Results: There were 437 eligible patients who were randomized, yielding 220 treatment patients and 217 control patients (Exhibit 2). The instrumental variable analysis showed that NDC treatment resulted in 4.4 more DAOH at 30 days (95% CI 0.50–9.31; p=0.028) per referral compared to usual admission. Thirty-day readmissions were similar (4.7% vs 4.1%; p=0.46). Actual episode expenditures averaged $404 per NDC episode, compared with $13,354 for standard hospital care—representing $12,950 in avoided expenditures per NDC referral. NDC patients had their first post-ED follow-up an average of 20 hours from ED discharge and went home between NDC visits.

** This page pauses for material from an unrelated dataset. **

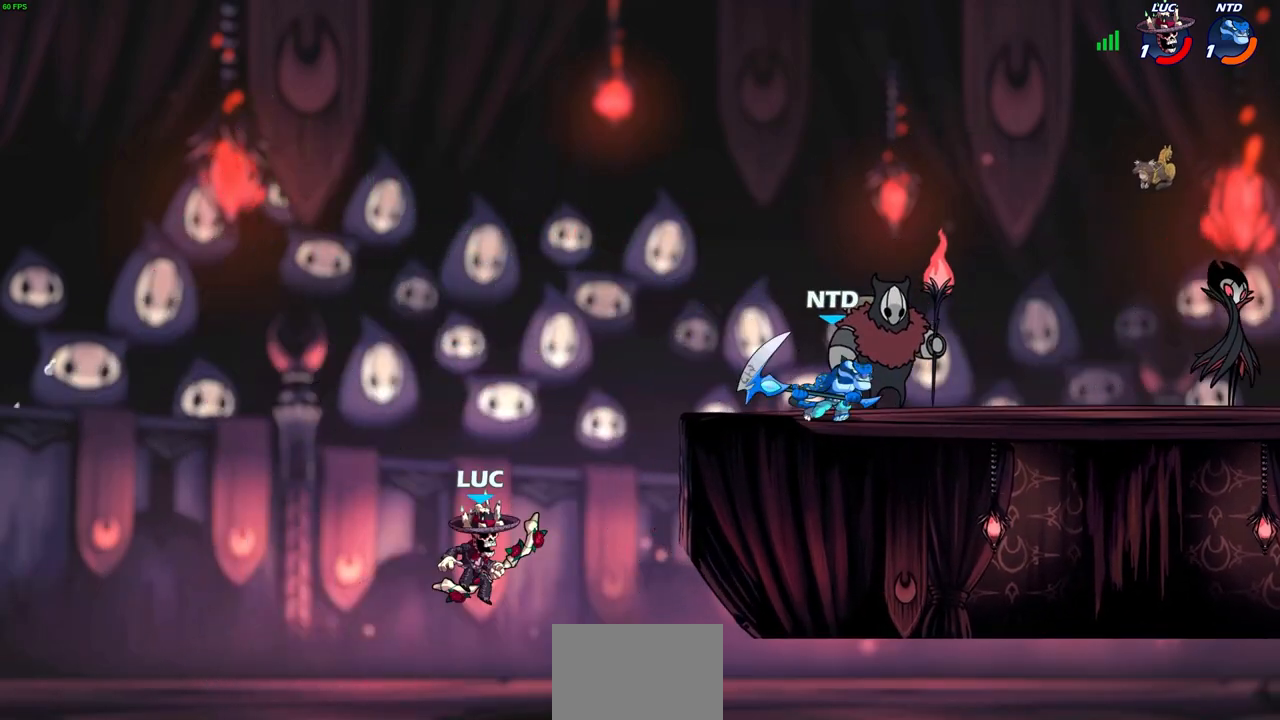
{"buttons": [], "left_stick": "right", "events": [[133, "CROSS", "down"], [300, "CROSS", "up"]]}
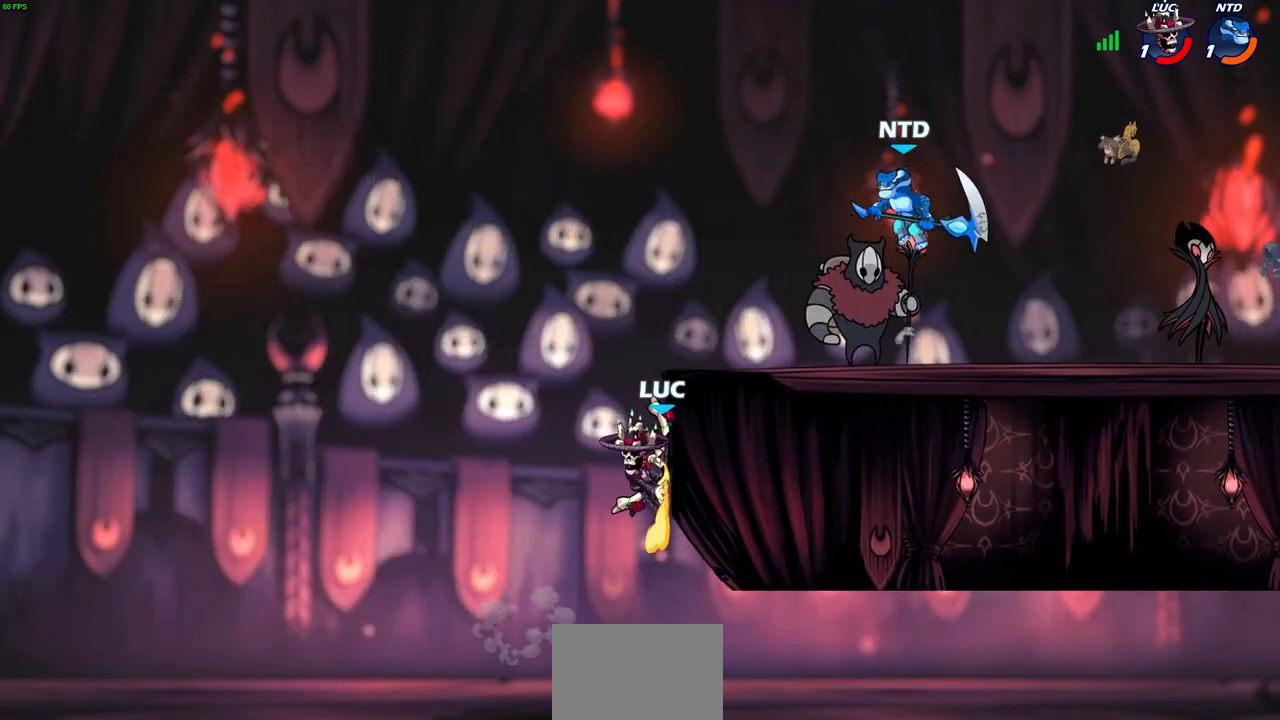
{"buttons": [], "left_stick": "right", "events": []}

Conclusions: In the first randomized trial of a high-acuity clinic alternative to hospitalization, the NDC model produced significantly more days alive and out of the hospital and dramatically lower costs, without increased readmissions. This infrastructure-light, clinic-based model offers one of the most scalable, financially viable, and clinically robust hospital-substitution strategies to date. The NDC represents a transformative opportunity for health systems seeking to relieve capacity strain while delivering high-value acute care.